Each line of the records that follow must come back exactly, with pictures skipped.

*** Block opens ***

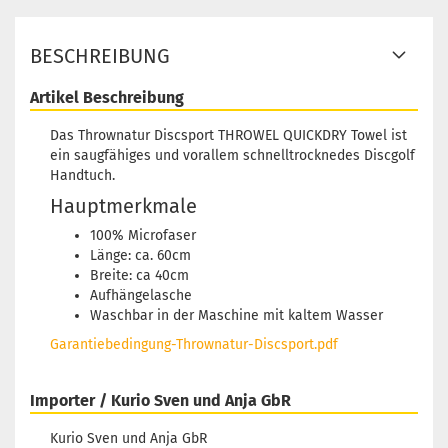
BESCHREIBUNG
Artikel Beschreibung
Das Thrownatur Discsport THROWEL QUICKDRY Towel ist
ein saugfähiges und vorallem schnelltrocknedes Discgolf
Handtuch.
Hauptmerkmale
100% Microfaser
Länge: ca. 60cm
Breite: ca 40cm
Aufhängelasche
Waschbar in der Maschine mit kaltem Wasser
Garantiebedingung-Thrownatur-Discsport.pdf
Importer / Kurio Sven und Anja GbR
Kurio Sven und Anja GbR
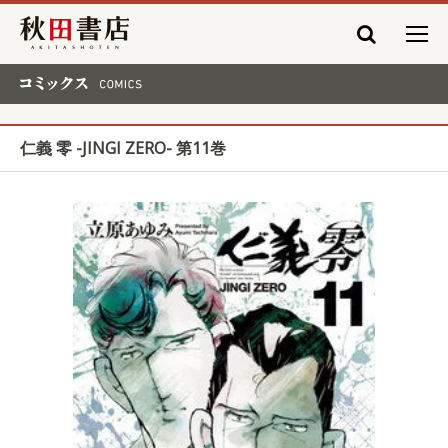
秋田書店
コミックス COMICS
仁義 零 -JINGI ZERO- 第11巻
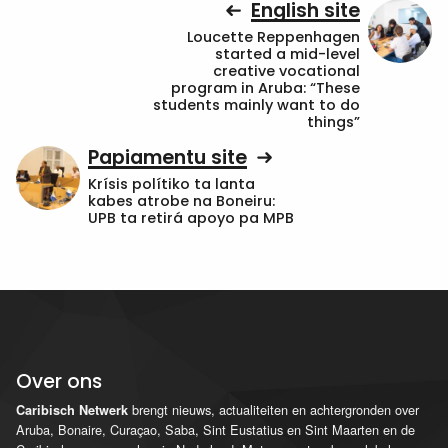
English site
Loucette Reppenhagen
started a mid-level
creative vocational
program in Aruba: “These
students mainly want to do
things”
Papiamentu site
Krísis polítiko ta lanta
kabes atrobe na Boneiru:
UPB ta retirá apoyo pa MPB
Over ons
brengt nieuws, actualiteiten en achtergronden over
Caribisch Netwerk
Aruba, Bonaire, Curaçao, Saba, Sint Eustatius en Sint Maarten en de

*** Block closes ***

Answer to the problem
BESCHREIBUNG
Artikel Beschreibung
Das Thrownatur Discsport THROWEL QUICKDRY Towel ist
ein saugfähiges und vorallem schnelltrocknedes Discgolf
Handtuch.
Hauptmerkmale
100% Microfaser
Länge: ca. 60cm
Breite: ca 40cm
Aufhängelasche
Waschbar in der Maschine mit kaltem Wasser
Garantiebedingung-Thrownatur-Discsport.pdf
Importer / Kurio Sven und Anja GbR
Kurio Sven und Anja GbR
秋田書店
コミックス COMICS
仁義 零 -JINGI ZERO- 第11巻
English site
Loucette Reppenhagen
started a mid-level
creative vocational
program in Aruba: “These
students mainly want to do
things”
Papiamentu site
Krísis polítiko ta lanta
kabes atrobe na Boneiru:
UPB ta retirá apoyo pa MPB
Over ons
brengt nieuws, actualiteiten en achtergronden over
Caribisch Netwerk
Aruba, Bonaire, Curaçao, Saba, Sint Eustatius en Sint Maarten en de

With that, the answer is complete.